**What to work on**: A verbatim repeat of the lines below is required, with the pictures removed.

**Records provided**:
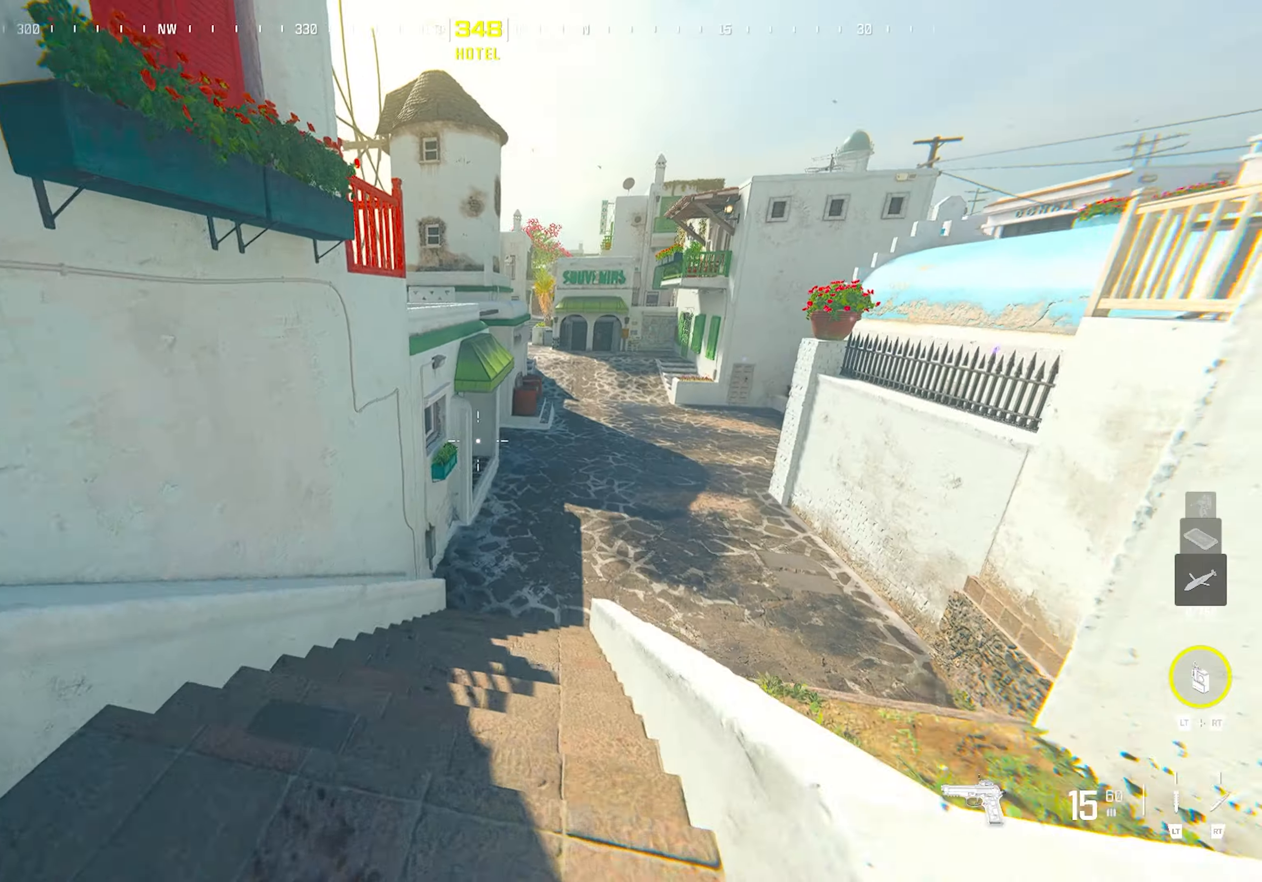
{"buttons": ["TRIANGLE"], "left_stick": "up-left", "right_stick": "center", "events": [[17, "TRIANGLE", "down"], [67, "TRIANGLE", "up"], [117, "CROSS", "down"], [117, "TRIANGLE", "down"], [200, "TRIANGLE", "up"], [233, "right_stick", "right"], [300, "CROSS", "up"], [400, "right_stick", "center"], [450, "left_stick", "up-left"], [467, "TRIANGLE", "down"]]}
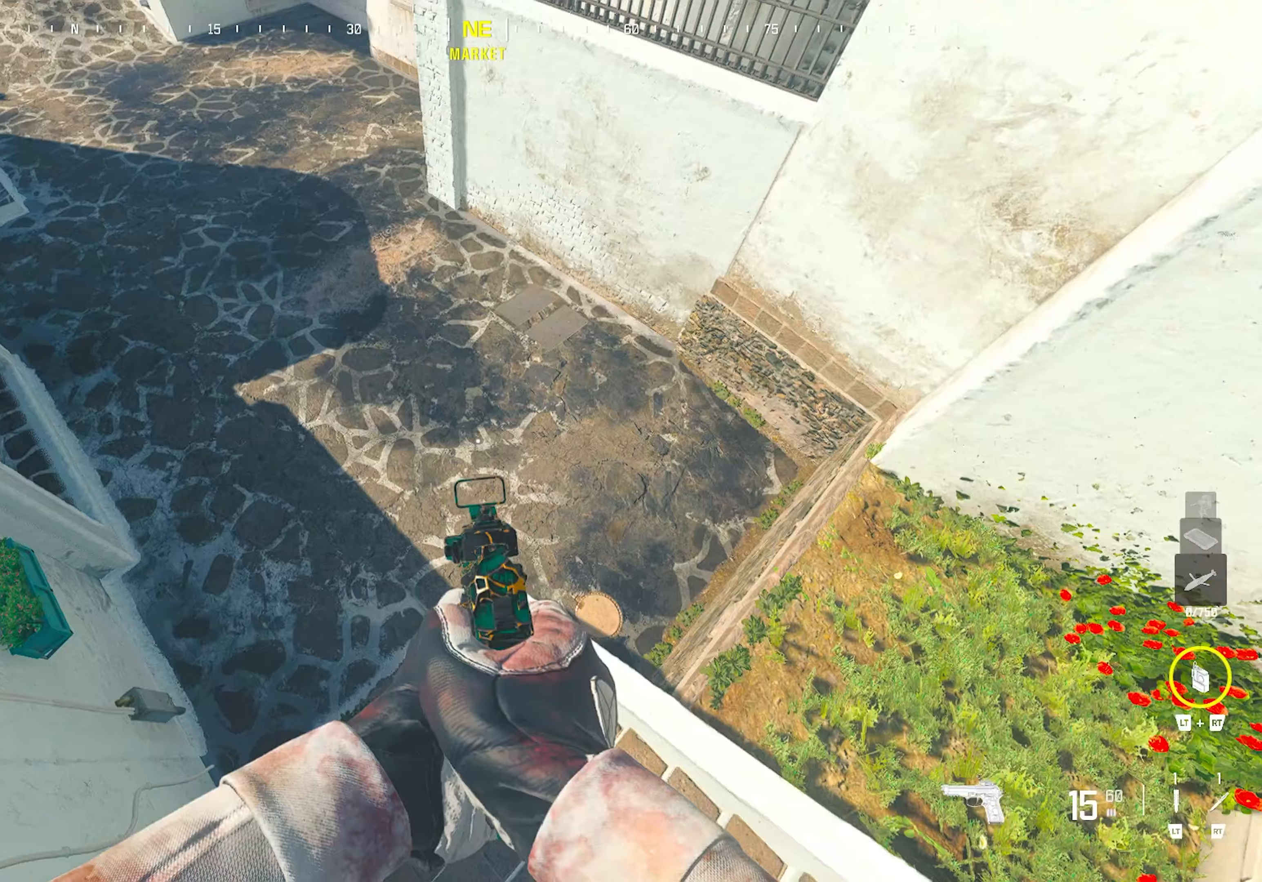
{"buttons": ["TRIANGLE"], "left_stick": "up", "right_stick": "up", "events": [[17, "TRIANGLE", "up"], [17, "right_stick", "down-right"], [67, "TRIANGLE", "down"], [117, "right_stick", "right"], [150, "TRIANGLE", "up"], [233, "left_stick", "down-left"], [283, "right_stick", "up"], [300, "left_stick", "down-right"], [350, "left_stick", "up-right"], [383, "right_stick", "center"], [400, "TRIANGLE", "down"], [433, "left_stick", "up"], [450, "TRIANGLE", "up"], [450, "right_stick", "up"], [500, "TRIANGLE", "down"]]}
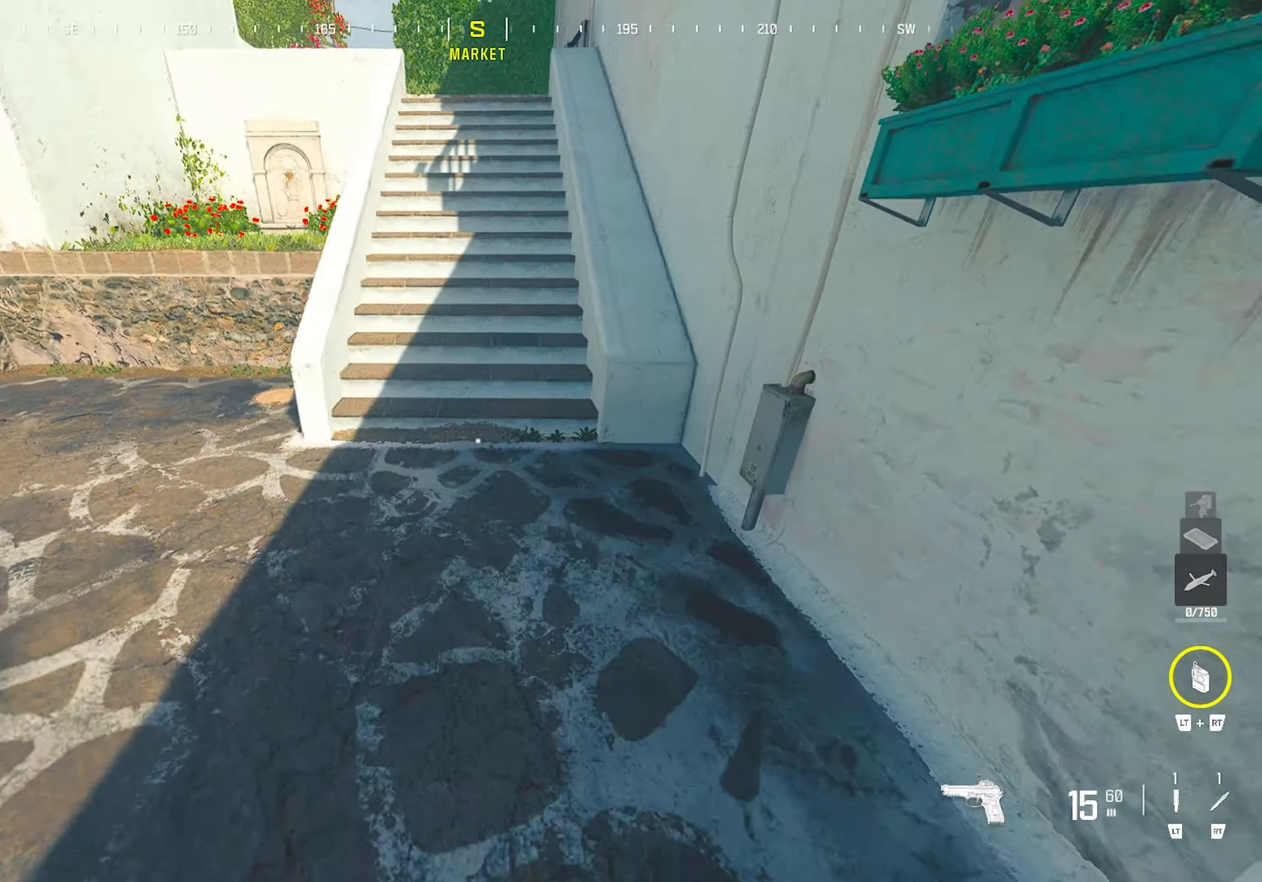
{"buttons": ["CROSS"], "left_stick": "up-right", "right_stick": "center", "events": [[83, "TRIANGLE", "up"], [333, "right_stick", "center"], [483, "CROSS", "down"], [483, "left_stick", "up-right"]]}
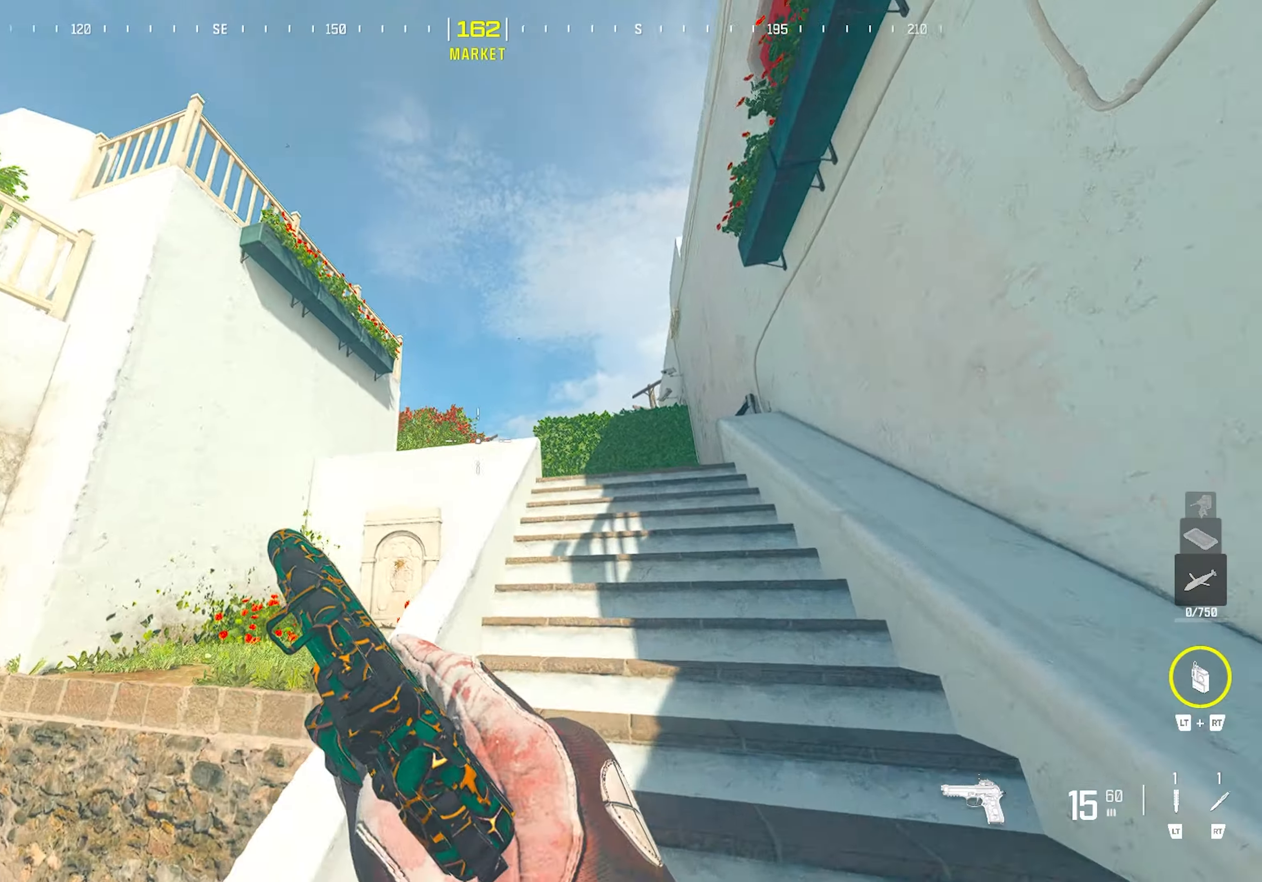
{"buttons": [], "left_stick": "up-right", "right_stick": "center", "events": [[150, "TRIANGLE", "down"], [167, "CROSS", "up"], [200, "TRIANGLE", "up"], [250, "TRIANGLE", "down"], [333, "TRIANGLE", "up"], [433, "TRIANGLE", "down"], [483, "TRIANGLE", "up"]]}
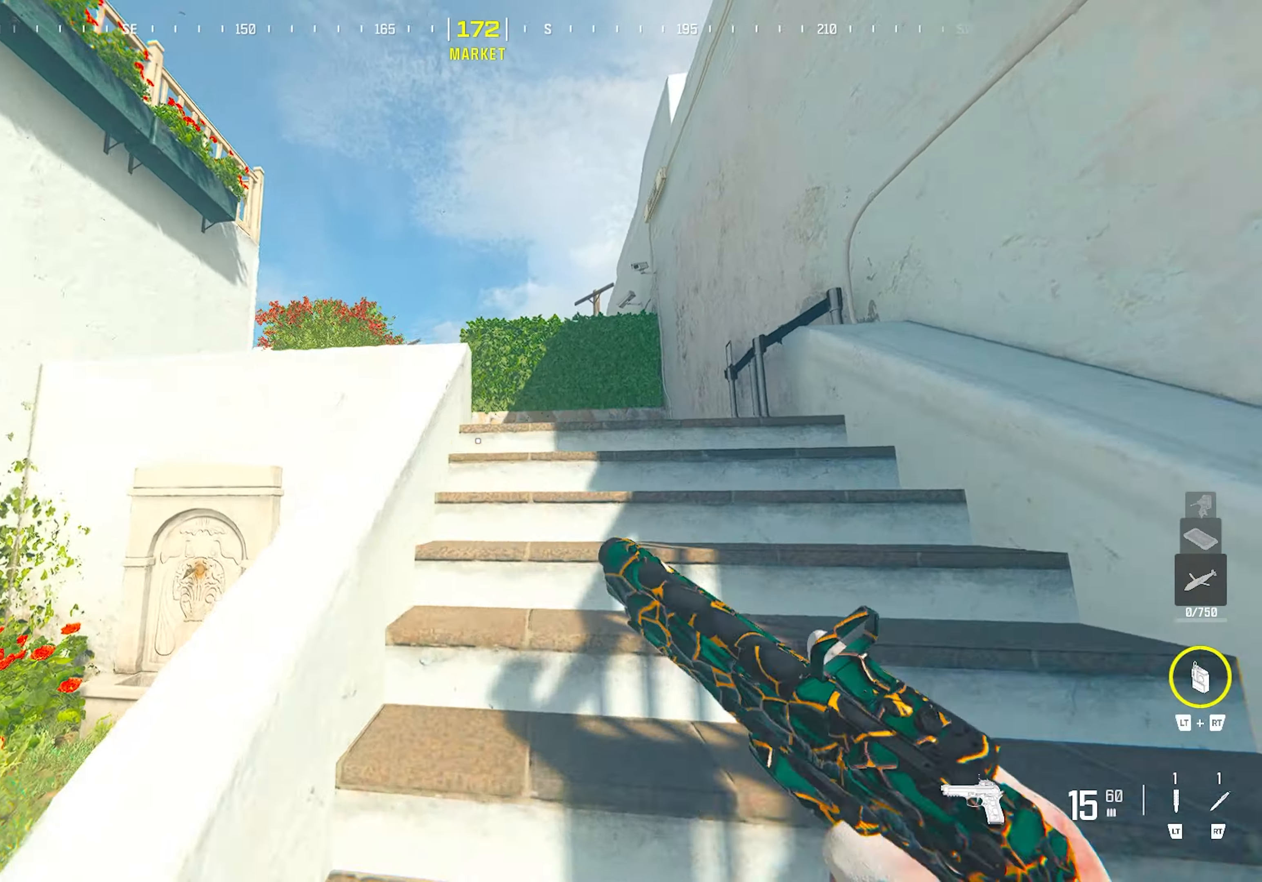
{"buttons": [], "left_stick": "up", "right_stick": "left", "events": [[33, "TRIANGLE", "down"], [100, "TRIANGLE", "up"], [250, "TRIANGLE", "down"], [267, "left_stick", "up"], [300, "TRIANGLE", "up"], [350, "TRIANGLE", "down"], [383, "right_stick", "left"], [433, "TRIANGLE", "up"]]}
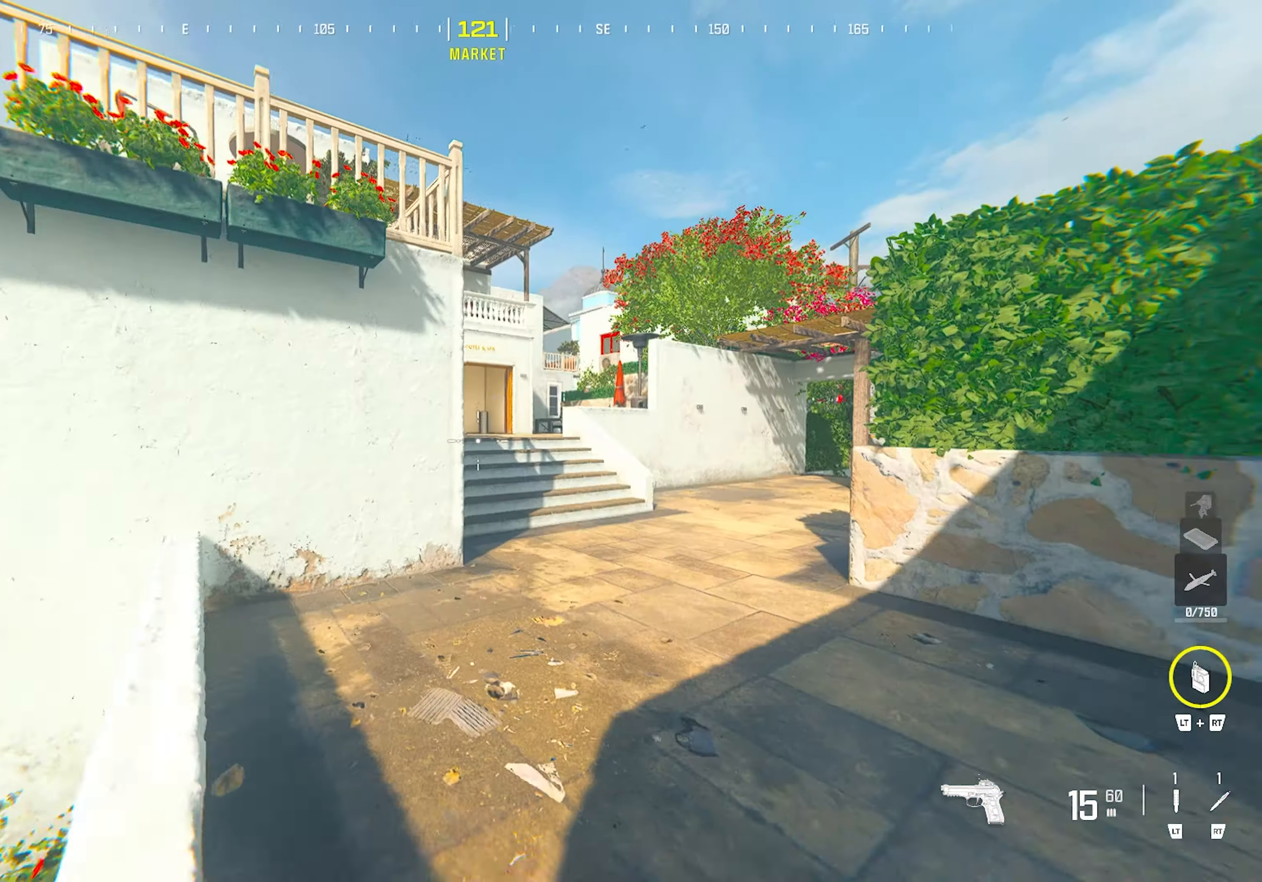
{"buttons": [], "left_stick": "up", "right_stick": "right", "events": [[17, "right_stick", "center"], [67, "CIRCLE", "down"], [233, "CIRCLE", "up"], [400, "right_stick", "right"]]}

**Solution to the exercise**:
{"buttons": ["TRIANGLE"], "left_stick": "up-left", "right_stick": "center", "events": [[17, "TRIANGLE", "down"], [67, "TRIANGLE", "up"], [117, "CROSS", "down"], [117, "TRIANGLE", "down"], [200, "TRIANGLE", "up"], [233, "right_stick", "right"], [300, "CROSS", "up"], [400, "right_stick", "center"], [450, "left_stick", "up-left"], [467, "TRIANGLE", "down"]]}
{"buttons": ["TRIANGLE"], "left_stick": "up", "right_stick": "up", "events": [[17, "TRIANGLE", "up"], [17, "right_stick", "down-right"], [67, "TRIANGLE", "down"], [117, "right_stick", "right"], [150, "TRIANGLE", "up"], [233, "left_stick", "down-left"], [283, "right_stick", "up"], [300, "left_stick", "down-right"], [350, "left_stick", "up-right"], [383, "right_stick", "center"], [400, "TRIANGLE", "down"], [433, "left_stick", "up"], [450, "TRIANGLE", "up"], [450, "right_stick", "up"], [500, "TRIANGLE", "down"]]}
{"buttons": ["CROSS"], "left_stick": "up-right", "right_stick": "center", "events": [[83, "TRIANGLE", "up"], [333, "right_stick", "center"], [483, "CROSS", "down"], [483, "left_stick", "up-right"]]}
{"buttons": [], "left_stick": "up-right", "right_stick": "center", "events": [[150, "TRIANGLE", "down"], [167, "CROSS", "up"], [200, "TRIANGLE", "up"], [250, "TRIANGLE", "down"], [333, "TRIANGLE", "up"], [433, "TRIANGLE", "down"], [483, "TRIANGLE", "up"]]}
{"buttons": [], "left_stick": "up", "right_stick": "left", "events": [[33, "TRIANGLE", "down"], [100, "TRIANGLE", "up"], [250, "TRIANGLE", "down"], [267, "left_stick", "up"], [300, "TRIANGLE", "up"], [350, "TRIANGLE", "down"], [383, "right_stick", "left"], [433, "TRIANGLE", "up"]]}
{"buttons": [], "left_stick": "up", "right_stick": "right", "events": [[17, "right_stick", "center"], [67, "CIRCLE", "down"], [233, "CIRCLE", "up"], [400, "right_stick", "right"]]}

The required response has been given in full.